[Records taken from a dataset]

-----

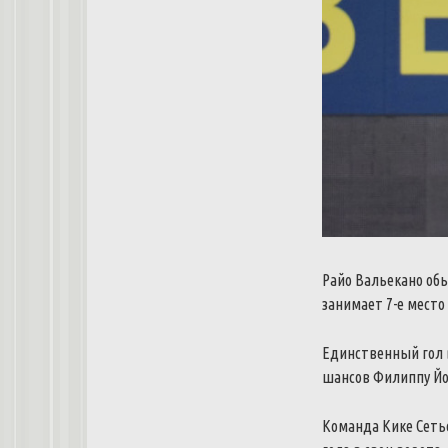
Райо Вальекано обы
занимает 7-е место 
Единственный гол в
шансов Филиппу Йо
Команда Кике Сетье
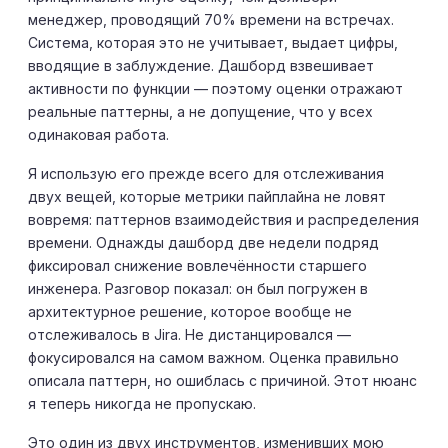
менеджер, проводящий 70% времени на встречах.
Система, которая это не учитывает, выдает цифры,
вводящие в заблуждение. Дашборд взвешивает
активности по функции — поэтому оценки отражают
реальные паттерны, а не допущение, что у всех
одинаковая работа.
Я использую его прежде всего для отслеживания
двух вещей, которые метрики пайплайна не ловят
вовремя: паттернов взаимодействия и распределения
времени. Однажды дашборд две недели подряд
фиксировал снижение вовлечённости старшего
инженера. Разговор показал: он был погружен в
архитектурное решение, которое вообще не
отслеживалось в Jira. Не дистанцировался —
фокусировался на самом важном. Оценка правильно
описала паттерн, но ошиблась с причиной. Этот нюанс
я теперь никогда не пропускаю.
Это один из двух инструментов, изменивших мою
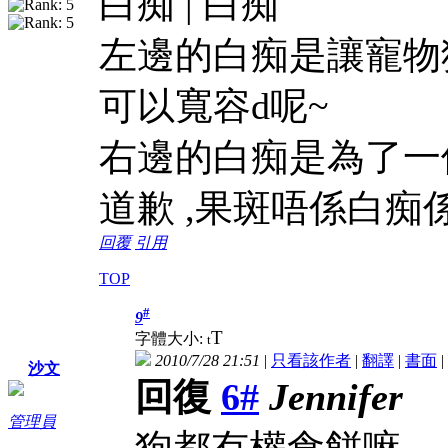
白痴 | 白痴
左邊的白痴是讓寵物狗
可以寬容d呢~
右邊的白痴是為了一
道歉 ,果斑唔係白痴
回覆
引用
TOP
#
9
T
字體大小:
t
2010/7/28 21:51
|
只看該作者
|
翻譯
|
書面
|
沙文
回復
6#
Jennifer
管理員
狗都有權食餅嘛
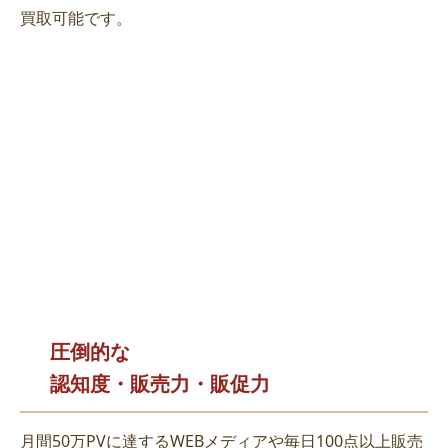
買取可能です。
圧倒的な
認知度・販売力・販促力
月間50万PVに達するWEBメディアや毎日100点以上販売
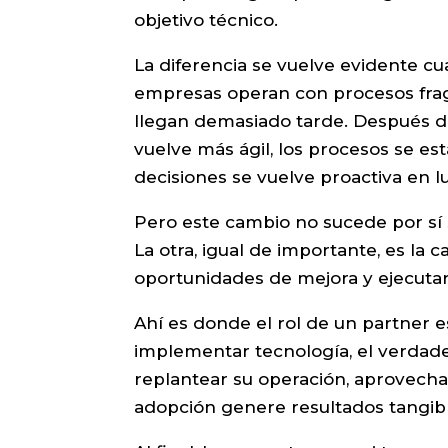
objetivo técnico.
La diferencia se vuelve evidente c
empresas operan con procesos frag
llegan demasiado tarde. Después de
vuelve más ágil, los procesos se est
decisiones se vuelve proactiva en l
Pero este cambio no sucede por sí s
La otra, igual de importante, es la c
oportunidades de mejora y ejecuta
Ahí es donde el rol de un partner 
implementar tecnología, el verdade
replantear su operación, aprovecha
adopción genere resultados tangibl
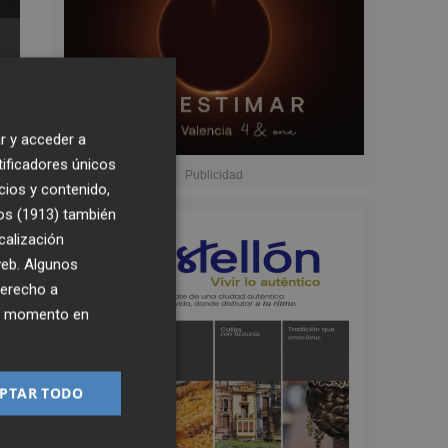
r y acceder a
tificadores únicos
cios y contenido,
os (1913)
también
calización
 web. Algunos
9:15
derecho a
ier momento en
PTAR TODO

-----

Directions: Rename "Jira" to "YouTrack" throughout the items and reproduce their text with no other changes, leaving the pictures out.

Solved problem:
Райо Вальекано обы
занимает 7-е место 
Единственный гол в
шансов Филиппу Йо
Команда Кике Сетье
менеджер, проводящий 70% времени на встречах.
Система, которая это не учитывает, выдает цифры,
вводящие в заблуждение. Дашборд взвешивает
активности по функции — поэтому оценки отражают
реальные паттерны, а не допущение, что у всех
одинаковая работа.
Я использую его прежде всего для отслеживания
двух вещей, которые метрики пайплайна не ловят
вовремя: паттернов взаимодействия и распределения
времени. Однажды дашборд две недели подряд
фиксировал снижение вовлечённости старшего
инженера. Разговор показал: он был погружен в
архитектурное решение, которое вообще не
отслеживалось в YouTrack. Не дистанцировался —
фокусировался на самом важном. Оценка правильно
описала паттерн, но ошиблась с причиной. Этот нюанс
я теперь никогда не пропускаю.
Это один из двух инструментов, изменивших мою
白痴 | 白痴
左邊的白痴是讓寵物狗
可以寬容d呢~
右邊的白痴是為了一
道歉 ,果斑唔係白痴
回覆
引用
TOP
#
9
T
字體大小:
t
2010/7/28 21:51
|
只看該作者
|
翻譯
|
書面
|
沙文
回復
6#
Jennifer
管理員
狗都有權食餅嘛
買取可能です。
圧倒的な
認知度・販売力・販促力
月間50万PVに達するWEBメディアや毎日100点以上販売
objetivo técnico.
La diferencia se vuelve evidente c
empresas operan con procesos frag
llegan demasiado tarde. Después de
vuelve más ágil, los procesos se est
decisiones se vuelve proactiva en l
Pero este cambio no sucede por sí s
La otra, igual de importante, es la c
oportunidades de mejora y ejecuta
Ahí es donde el rol de un partner 
implementar tecnología, el verdade
replantear su operación, aprovecha
adopción genere resultados tangibl
r y acceder a
tificadores únicos
cios y contenido,
os (1913)
también
calización
 web. Algunos
9:15
derecho a
ier momento en
PTAR TODO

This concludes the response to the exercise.